[Figure understanding tasks]
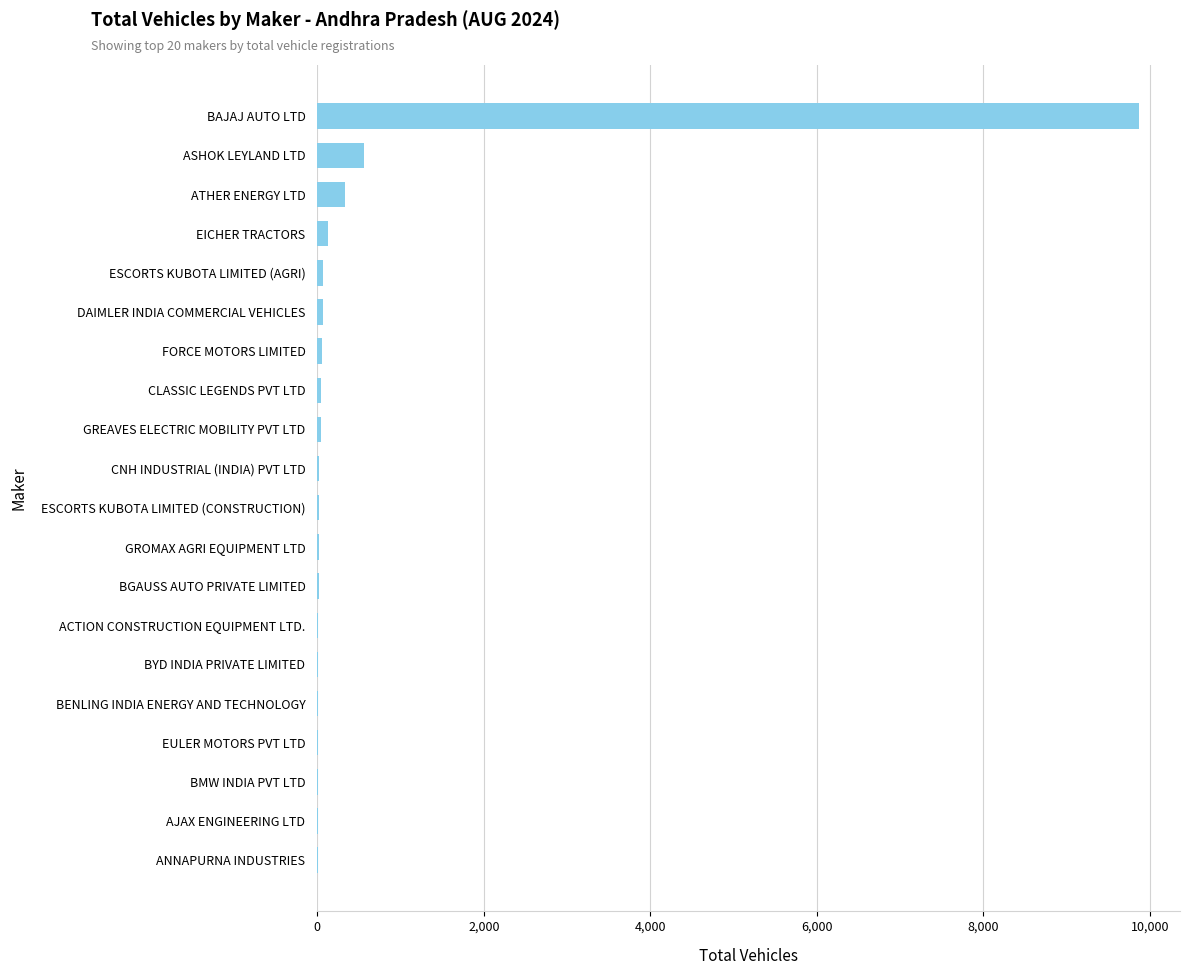

Between ANNAPURNA INDUSTRIES and ATHER ENERGY LTD, which is larger?

ATHER ENERGY LTD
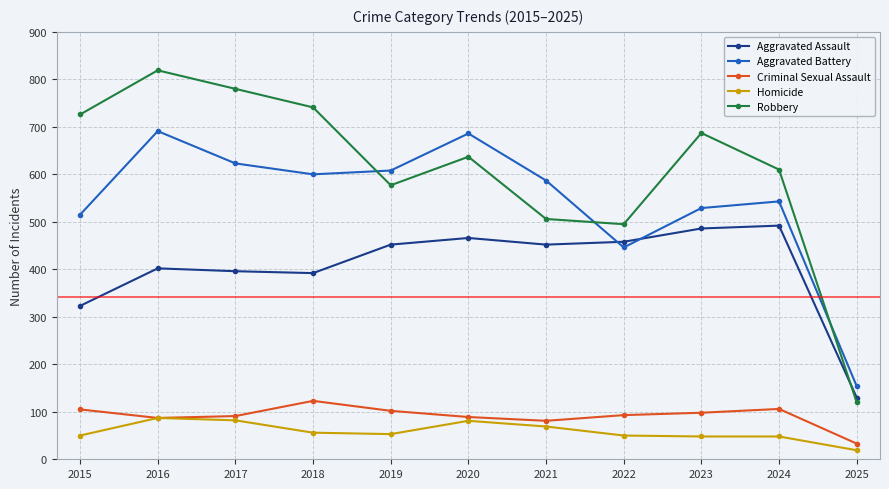

What is the spread (max minus min) of values at 2020?

605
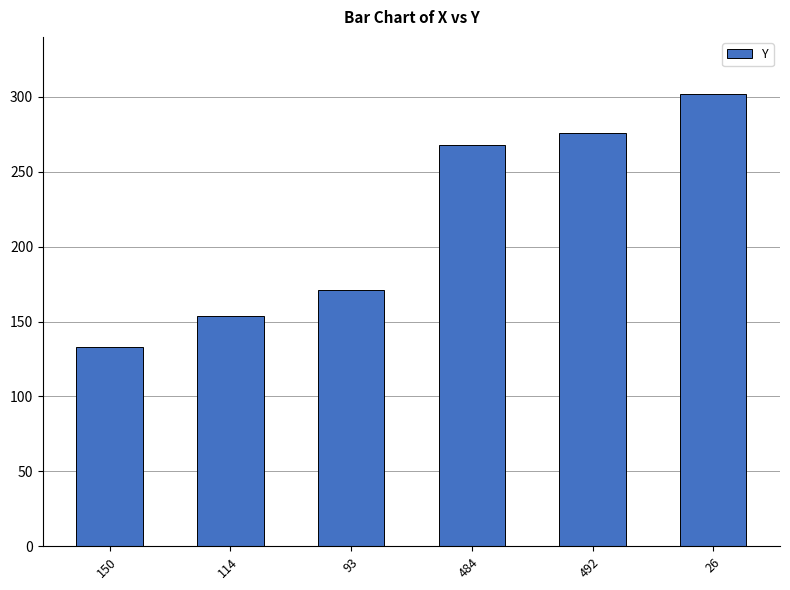

Which category has the lowest value across all series?

150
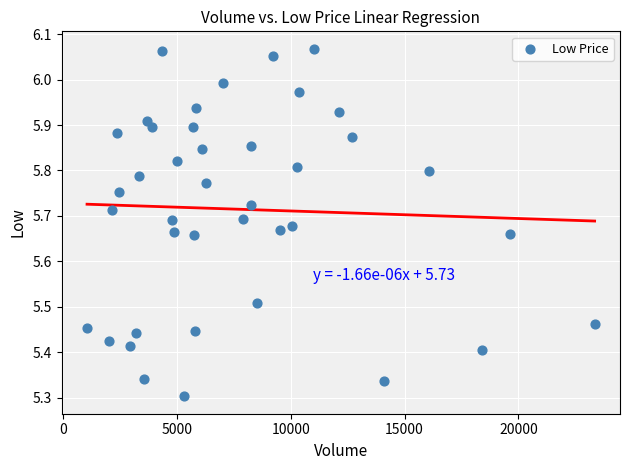

What is the range of X values (max minus min)?

22284.0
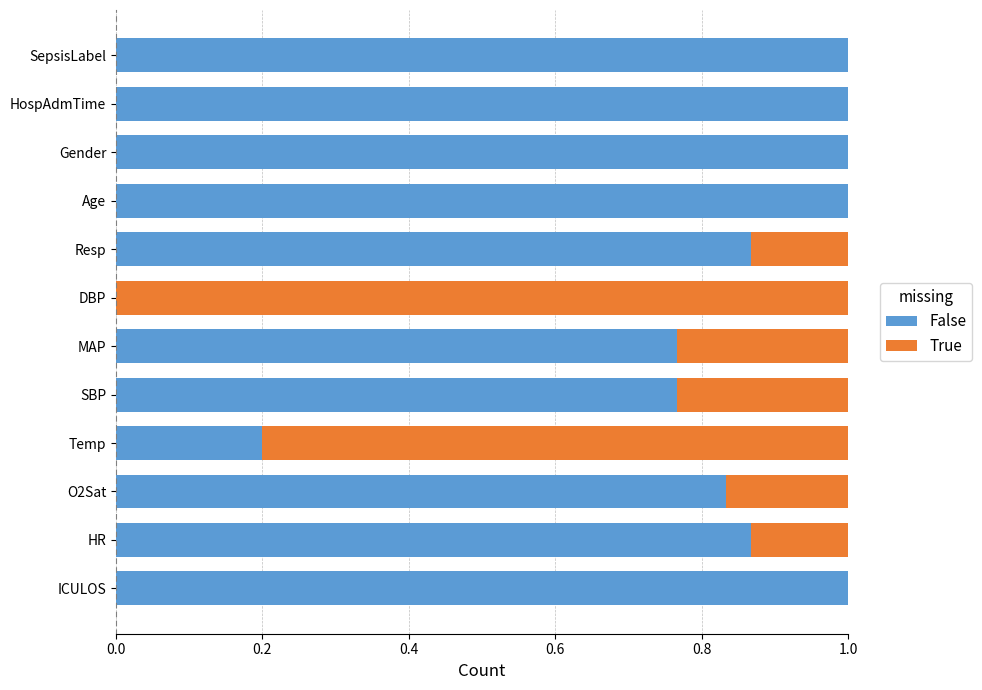

What is the sum of all False values?

9.3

*ACTIVITY*. Rewrite all of the material above with "max minus min" swapped for "highest minus lowest" everywhere it occurs, changing nothing else. Leave out the pictures.

*SOLUTION TO THE PROBLEM*.
Between ANNAPURNA INDUSTRIES and ATHER ENERGY LTD, which is larger?

ATHER ENERGY LTD

What is the spread (highest minus lowest) of values at 2020?

605

Which category has the lowest value across all series?

150

What is the range of X values (highest minus lowest)?

22284.0

What is the sum of all False values?

9.3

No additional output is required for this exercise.